26. A non-transitory computer readable medium storing instructions, which when executed by at least one data processor, result in operations comprising;

receiving a molecular structure file specifying an initial three-dimensional structure of a protein molecule comprising a sequence of amino acid residues;

determining, based at least on the molecular structure file, a representation of the protein molecule that includes a plurality of frames for each amino acid residue in the sequence of amino acid residues,

the plurality of frames for each amino acid residue including a first set of frames specifying a geometric state a backbone of the amino acid residue and a second set of frames specifying one or more torsion angles in a sidechain of the amino acid residue; and

generating a three-dimensional structure of the protein molecule by at least applying a design computation model to modify the representation of the protein molecule.

27. The system of claim 3, wherein the affine transformation matrix includes a rotation matrix specifying the rotation of the backbone of the amino acid residue, and wherein the affine transformation matrix further includes a displacement vector specifying the translation of the backbone of the amino acid residue.
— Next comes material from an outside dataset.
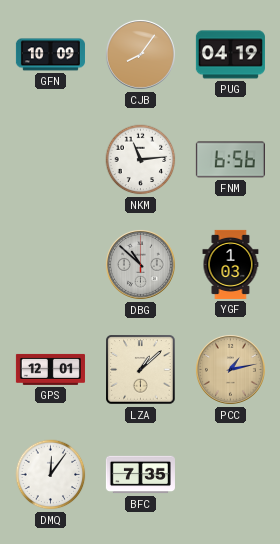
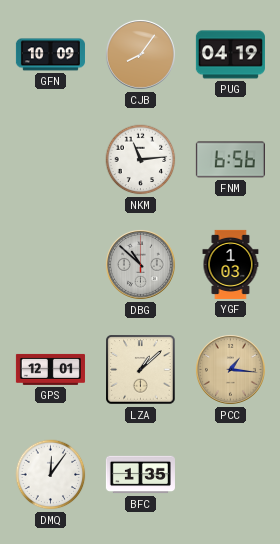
PCC: 1:13 -> 1:16
BFC: 7:35 -> 1:35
28. The system of claim 19, wherein the one or more downstream tasks include determining, based at least on the three-dimensional structure of the protein molecule, one or more properties of the protein molecule.

29. The system of claim 19, wherein the one or more downstream tasks include docking another molecule to the three-dimensional structure of the protein molecule.

30. The system of claim 19, wherein the degree-of-freedom associated with the frame imposes one or more constraints on a spatial range within which the design computation model is able to move one or more atoms comprising the corresponding amino acid residue when updating the initial three-dimensional structure of the protein molecule.